Here's the entrance to Pembroke Place on the Hotwell Road. Looking at old maps, before it was Pembroke Place it was Blackhorse Lane.
On St George's Road. This is where I ended up spending most of my stopping time on the walk. I managed to resist most temptations and came away having only spent £2 on a paperback of The Mill on the Floss. I read Silas Marner a while back and really liked it, so I've been wanting to try some more Eliot.
I shall add it to my tsundoku collection.
While we're on a theme of things to find down alleyways...
We've had a wander around the old gas works site before but I wanted briefly to focus on one tiny detail, which is to be found in this alleyway called Gasworks Lane.
And here's the detail of Gasworks Lane I find interesting.
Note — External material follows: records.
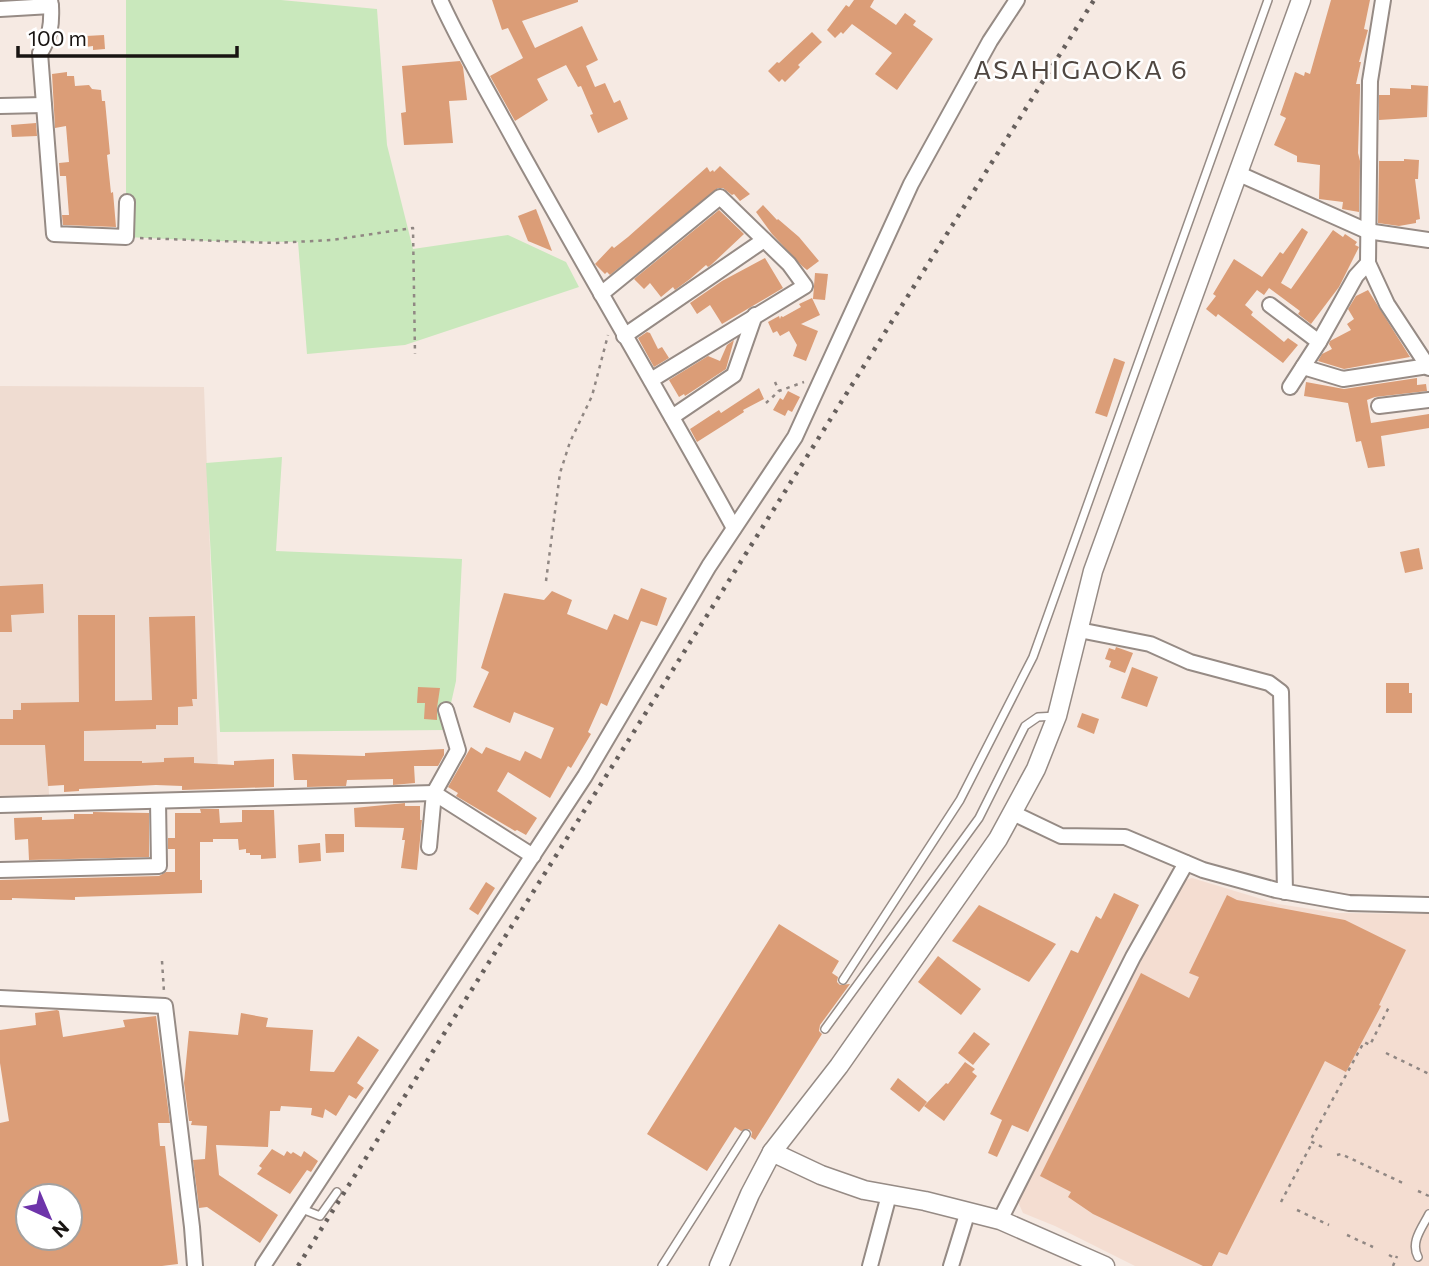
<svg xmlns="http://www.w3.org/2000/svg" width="1429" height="1266" font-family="Commissioner,sans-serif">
	<rect width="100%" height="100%" fill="#f6eae3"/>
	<path fill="#f4ddd1" d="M1192,878L1278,904L1337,913L1429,914V1266H1135L1055,1226L1023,1213L1018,1202L1132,971L1185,880Z"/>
	<path fill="#efdcd1" d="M0,386L204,387L218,770L48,769L49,795L0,797Z"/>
	<g fill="#c9e8bc">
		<path d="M126,0H281L377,9L387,145L413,249L508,235L566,262L579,287L405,345L307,354L298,242L211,241L126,237Z"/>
		<path d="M282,457L276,551L462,559L456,681L445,730L220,732L206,463Z"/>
	</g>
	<g fill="#db9d77" fill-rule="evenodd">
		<path d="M492,0H578V2L522,21L535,48L582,26L598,60L586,66L595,87L605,83L614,103L620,100L628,119L598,133L590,115L593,114L581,86L578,87L566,65L537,79L548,100L515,121L490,76L523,58L508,28L502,30Z"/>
		<path d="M854,0H874L870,7L896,25L905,13L916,21L913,25L933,39L897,90L875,74L892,53L852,24L843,34L841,32L835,38L827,30L846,5L849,7Z"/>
		<path d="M1331,0H1370L1364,29L1368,30L1359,62H1361L1356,84H1360V91L1358,153L1360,161L1359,212L1342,209L1343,202L1319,199L1320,165L1297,162V156L1274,145L1286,118L1280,115L1295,72L1304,76L1305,72L1310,74Z"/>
		<path d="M812,32L822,42L798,65L800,67L785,82L782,79L779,82L768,71L777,62L779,63Z"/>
		<path d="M104,35L105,49L93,50V46L86,47V36Z"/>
		<path d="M460,61L463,67L467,100L449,101L453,143L404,145L401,113L406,112L402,66Z"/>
		<path d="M67,72V76H74L75,86L89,85L92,89L101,90L102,101H105L110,154L107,155L111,193L113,192L116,227L63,225L62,215H69L66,176H60L59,163L69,162L66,126L55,128L52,74Z"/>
		<path d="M1411,85L1428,86L1427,117L1379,120V95H1390V88L1411,89Z"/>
		<path d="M36,123L37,136L12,137L11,125Z"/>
		<path d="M1404,159L1419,160L1418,179H1415L1420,219L1416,220V223L1399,226L1378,223L1379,161H1404Z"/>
		<path d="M720,166L750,194L740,201L734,194L732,195L723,188H718L610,275L607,272L605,274L595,264L612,246L614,248L628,237L707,167L710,172L713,170L714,172Z"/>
		<path d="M763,205L777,220L778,219L799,237L819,261L807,270L802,266L772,234L756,212Z"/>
		<path d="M536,209L552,251L528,241L518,216Z"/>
		<path d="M719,210L744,234L711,265L708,267L706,265L690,279L675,290L673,287L661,297L650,283L644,289L634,279Z"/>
		<path d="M1302,228L1308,232L1281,283L1291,289L1333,230L1343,237L1345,234L1357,242L1355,245L1359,247L1339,287L1311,324L1298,314L1300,311L1269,288L1264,295L1257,290L1245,305L1253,312L1251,315L1284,342L1288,338L1298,345L1283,363L1218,314L1216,317L1206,309L1216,296L1213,294L1234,259L1262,277L1280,252L1283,254Z"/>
		<path d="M765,258L783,288L722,324L710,305L697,314L690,303L722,281Z"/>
		<path d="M815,273L828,274L825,300L813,299Z"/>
		<path d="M1368,290L1410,357L1344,369L1318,361L1322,354L1332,349L1329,344L1330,341L1351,330L1347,324L1354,319L1348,309L1356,296Z"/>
		<path d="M812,298L820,315L801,324L818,331L806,361L793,356L797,345L789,331L780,336L777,331L773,333L768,322L779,316L780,319L781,316L783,317L801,307L799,304Z"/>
		<path d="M647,332L650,333L658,349L662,347L669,358L654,367L638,338Z"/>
		<path d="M734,340L726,369L685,396L684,394L679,397L669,380L708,356L720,361L727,345Z"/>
		<path d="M1114,358L1125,362L1107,417L1095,413Z"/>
		<path d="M1417,378V385L1426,384L1427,391L1375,397L1367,400L1371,423L1429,414V428L1381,436L1385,466L1368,468L1361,441L1356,442L1348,403L1304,396L1306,382L1344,389Z"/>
		<path d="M759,388L764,399L743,410L744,412L727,423L697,442L690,429L719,410L721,413Z"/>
		<path d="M788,391L800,397L792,412L788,410L785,416L773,410L780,398L783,400Z"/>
		<path d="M1419,548L1423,569L1405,573L1400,552Z"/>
		<path d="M43,584L44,613L11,615L12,632H0V586Z"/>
		<path d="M641,588L667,598L657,626L641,621L607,706L601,703L588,732L591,734L571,768L568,766L550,798L508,772L497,791L537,818L526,835L517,830L515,831L456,796L458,793L448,787L471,747L482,754L486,747L520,761L525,751L541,759L554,728L514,712L510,723L473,707L489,672L481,668L504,593L544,600L552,591L572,600L567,614L607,630L614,614L628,620Z"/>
		<path d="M78,615H115V701L152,700L149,617L195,616L197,699H192L193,706L178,707V725H156V729L84,731V761H142V763L164,762V758L194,757V763L234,765V761L274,759V787L182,790V786L156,785L79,789V791L64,792V785L48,786L45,745H0V719H13V710H21V703L79,702Z"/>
		<path d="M1116,647L1133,653L1125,673L1109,667L1111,661L1105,659L1109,648L1115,650Z"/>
		<path d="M1132,667L1158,677L1147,707L1121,698Z"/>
		<path d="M1386,683H1409V693H1412V713H1386Z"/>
		<path d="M418,687L440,688L437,708V720L424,719L425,703H417Z"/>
		<path d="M1082,713L1099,719L1094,734L1077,727Z"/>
		<path d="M444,749V755L438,766H414L415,783L393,785V779L347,780L346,786L307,787V780H294L292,754L365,756V753Z"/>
		<path d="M405,803V806H420V820H422L417,870L401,868L405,840H402L404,828L355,827L354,808Z"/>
		<path d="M200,809H219L220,823L242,822V810H274L276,858L261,859V855H250V853H246V849L239,850L238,839H213V842H200V880H202V893L75,897V900L12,898V900H0V880L159,876L166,872H175V849H168V838H175V813H201Z"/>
		<path d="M93,812L149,813V857L29,860L28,839L15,840L14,818L42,817V820L74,819V814H93Z"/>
		<path d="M325,834H344V852L326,853Z"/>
		<path d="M320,843L321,861L299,863L298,845Z"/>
		<path d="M486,882L495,888L478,915L469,909Z"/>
		<path d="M1114,893L1139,905L1028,1132L1012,1125L997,1157L988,1153L1002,1120L990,1114L1071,950L1078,953L1096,916L1101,919Z"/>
		<path d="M1227,895L1237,900L1345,920L1406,950L1379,1005L1381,1006L1346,1072L1325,1061L1227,1255L1219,1252L1212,1266H1203L1093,1214L1068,1197L1071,1192L1040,1176L1141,973L1189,998L1199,977L1189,973Z"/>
		<path d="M979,905L1056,944L1029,982L952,941Z"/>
		<path d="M779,924L839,961L832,973L838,977L837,982L840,985L850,984L820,1025L819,1031L822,1034L755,1140L751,1137L752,1132L749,1129L741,1131L735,1127L707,1171L647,1134Z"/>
		<path d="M938,956L981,989L961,1015L918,982Z"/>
		<path d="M57,1010L59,1011L63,1037L125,1027L123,1020L156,1016L170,1123H158L160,1146H165L178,1264L162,1266H0V1123L9,1121L0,1063V1030L36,1025L35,1013ZM28,1196H70V1238H28Z"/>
		<path d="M241,1013L268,1018L266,1027L313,1030L310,1071L334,1072L358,1036L379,1050L357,1083L364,1088L356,1099L349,1095L336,1116L325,1109L323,1118L311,1115L312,1108L281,1106L280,1111H270L268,1147L216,1145L219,1175L278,1215L260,1243L207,1207L199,1208L193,1160L205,1159L207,1126L191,1125L192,1121H189L184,1083L189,1031L238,1035Z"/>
		<path d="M974,1032L990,1044L973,1065L958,1053Z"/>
		<path d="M965,1062L975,1069L972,1072L977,1076L944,1121L924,1106L946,1083L948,1084Z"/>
		<path d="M898,1078L927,1102L919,1112L890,1089Z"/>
		<path d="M272,1149L284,1156L287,1151L291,1154L293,1152L301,1157L304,1151L318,1161L311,1172L307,1170L290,1194L257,1174L262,1168L259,1166Z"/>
	</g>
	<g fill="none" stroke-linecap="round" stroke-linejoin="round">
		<g stroke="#968b85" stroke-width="10">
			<g id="service">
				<path d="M843,980L960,800L1033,657L1268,0"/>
				<path d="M825,1029L979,818L1025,726L1038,717L1057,716"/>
				<path d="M302,1209L320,1216L337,1192"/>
				<path d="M1418,1257C1410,1242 1422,1228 1429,1214"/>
				<path d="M662,1266L746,1134"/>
			</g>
		</g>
		<g stroke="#968b85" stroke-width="18">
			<g id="minor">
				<path d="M440,0C463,50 491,97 517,145C588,273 663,399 734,528"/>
				<path d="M1383,0L1370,81L1368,263L1387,304L1429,368"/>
				<path d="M51,6C52,25 50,37 40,53L54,234L126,237L127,202"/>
				<path d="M0,9L51,6L50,0"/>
				<path d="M0,106L44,105"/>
				<path d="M1237,173L1367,231L1429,240"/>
				<path d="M601,294L720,197L789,264L805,286L651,380"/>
				<path d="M1270,305L1319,342"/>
				<path d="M624,336L764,240"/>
				<path d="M1303,367L1343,379L1428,366"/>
				<path d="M1290,387L1319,342L1356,276L1368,263"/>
				<path d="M1379,406L1429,400"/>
				<path d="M672,417L734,375L755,315"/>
				<path d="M1079,630L1150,644L1190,662L1269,683L1281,692L1285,892"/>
				<path d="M0,805L434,793L533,856"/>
				<path d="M1013,813L1061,836L1125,837L1203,870L1276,890L1349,903L1429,905"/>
				<path d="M429,847L434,793L458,750L446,710"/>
				<path d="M0,870L159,866L158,801"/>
				<path d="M0,998L165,1006L192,1227L195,1266"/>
				<path d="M1000,1220L1133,957L1186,863"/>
				<path d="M263,1266L585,776L709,566L795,437L911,184L990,41L1017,0"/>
				<path d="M870,1266L889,1195"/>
				<path d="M951,1266L968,1211"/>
			</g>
		</g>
		<g stroke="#968b85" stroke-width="21">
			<g id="tertiary">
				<path d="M772,1152L821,1175L864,1190L925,1201L1000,1220L1105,1266"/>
				<path d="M719,1266L750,1194L772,1152L839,1066L998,839L1036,769L1057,716L1093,571L1301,0"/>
			</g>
		</g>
		<g stroke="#908783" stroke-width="2.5" stroke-dasharray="3.5 5" stroke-linecap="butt">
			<path d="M140,238L275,243L332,240L413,228L415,354"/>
			<path d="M775,382L779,391"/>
			<path d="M766,403L779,391L804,382"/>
			<path d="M546,581L560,473L570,442L592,396L608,335"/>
			<path d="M162,961L164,992"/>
			<path d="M1386,1053L1429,1074"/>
			<path d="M1322,1147L1310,1141L1364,1042L1370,1045L1390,1005"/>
			<path d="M1337,1155L1341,1154L1405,1184"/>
			<path d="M1418,1191L1429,1196"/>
			<path d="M1281,1202L1312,1143"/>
			<path d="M1297,1210L1329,1225"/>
			<path d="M1347,1235L1373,1247"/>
			<path d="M1389,1255L1396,1259"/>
			<path d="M1393,1266L1397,1256"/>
		</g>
		<use href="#service" stroke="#fff" stroke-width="7"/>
		<use href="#minor" stroke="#fff" stroke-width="14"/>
		<use href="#tertiary" stroke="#fff" stroke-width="18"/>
		<path stroke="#67605d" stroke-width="4.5" stroke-dasharray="3.5 7" stroke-linecap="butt" d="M298,1266L1094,0"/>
	</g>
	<g text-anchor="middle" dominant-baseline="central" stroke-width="5" stroke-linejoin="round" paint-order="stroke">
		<g font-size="26" letter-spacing="2" fill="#504741" stroke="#fff">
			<text x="1081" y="68">ASAHIGAOKA 6</text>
		</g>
	</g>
	<g transform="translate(49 1217) rotate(136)"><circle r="33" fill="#ffffff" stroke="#a3a1a0" stroke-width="2"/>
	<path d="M0-5L12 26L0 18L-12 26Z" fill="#6e34aa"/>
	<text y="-10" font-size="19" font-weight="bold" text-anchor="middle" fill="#181412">N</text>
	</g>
	<path d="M18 46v10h219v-10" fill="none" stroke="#181412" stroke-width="3.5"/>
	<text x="28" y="46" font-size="21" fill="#181412" stroke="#ffffff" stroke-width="5" paint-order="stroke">100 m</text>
</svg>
Part of my preferred walk to work is over the cobbles below Redcliffe Parade. It's not one of my favourite bits, because the going is treacherous and you have to look down at your feet all the time to make sure you don't come a cropper on the old and very uneven cobbles.
Here in Gasworks Lane things are different. Apparently the council used an interesting new technique that, according to Bristol247, they've experimented with in a few places across town.
The idea is to keep the classic look of the cobblestones but smooth out the ride for pedestrians and cyclists by taking the existing stones, cutting them in half to give a nice flat edge, then re-laying them lumpy-side down.
I'd not noticed it until I read the article, but I appreciate this technique now, and it'll be interesting to see how much more it gets used around the city.